工学系の学会にて思ったこと

1999年 記載

工学系の学会にて思ったこと

奈良で行われた「細胞工学」という国際学会に行って来ました。工学系の学会でかなり分野の異なる学会で、内容が良く解らないので質問もせずに静かにしておりました。能楽堂で行われ、2方向から聴衆者の目があり、奇異な感じを受けました。

そのような中で、内容が分からない分、発表方法について気が付いたことがありました。3通りの方法で発表が行われました。一番多かったのは、コンピュウタを用いたもので、次がオーバーヘッド・プロジェクターを用いた発表で、残りはスライドでした。私はスライド以外の発表はほとんどしたことがありませんので、奇異な印象を受けました。奇異な印象と言うと変なイメージがありますが、正確に言えば良い意味で驚きました。コンピュウタを用いることで、動画をビデオ無しで示すことが可能となっていました。また、図の一部を変えることができ、それによって明らかに理解が深まりました。ピントがずれて困ることがなくなりました。コンピュウタは基本的に発表者が演題の上から自分で操作しますので、スライド係がいらないように感じました。発表者も練習の時にコンピュウタ上で練習できますので、便利なような気がしました。

欠点として、一番感じたことは発表者がコンピュウタを持って行かなくてはいけない点です。コンピュウタは決して軽くありません。外国からの研究者は、わざわざ海外からコンピュウタを持参したようです。電気のコンセントと電圧の問題はどうしたのか知りませんが、各国で異なる規格があると予想されます。画像の質は、スライドの方がいいはずです。組織の写真やX線ではスライドの方がいいと主張する方がいるかもしれません。

本年度の慶應医学会総会でも、コンピュウタで発表した方がいらっしゃいましたし、塾長がスピーチの際に利用するのを拝見したこともあります。自分のまわりでも、じょじょにコンピュウタを利用した学術発表が普通のものになっている現実があります。自分がコンピュウタを使用しない理由も考えてみました。まず、多くのスライドの蓄積があり、その作成方法を含め、慣れています。自分はその発表用のソフトに慣れていません。コンピュウタは重い。また、自分は発表用に使用できるポータブルのコンピュウタを一台も持っていない。言い訳にすぎないかもしれませんが、自分は今の所は使用するつもりはありませんが、動きを伴う発表には大きな力となることは間違いありません。

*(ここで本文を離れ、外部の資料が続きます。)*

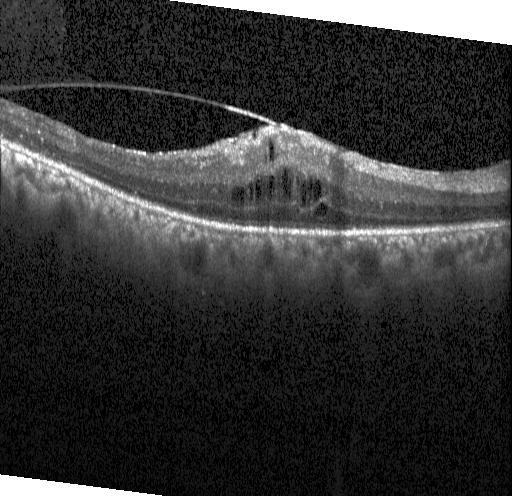
Through the macula, instrument: Heidelberg Spectralis, spectral-domain optical coherence tomography, OCT B-scan
Impression: DME.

ここで申し上げたいことは、発表の方法についてです。発表そのものは、個々の発表者のレベルによって大きく異なり、発表方法そのものによる差よりも大きいことは明らかなのですが、コンピュウタによる発表が一番感銘を受けたことは間違いありません。このことは、新しいものが全て良く見えることとは異なります。また、発表の際にコンピュウタを使用した方が、不手際のために学会が遅れることはひとつもなかったことを申し添えます。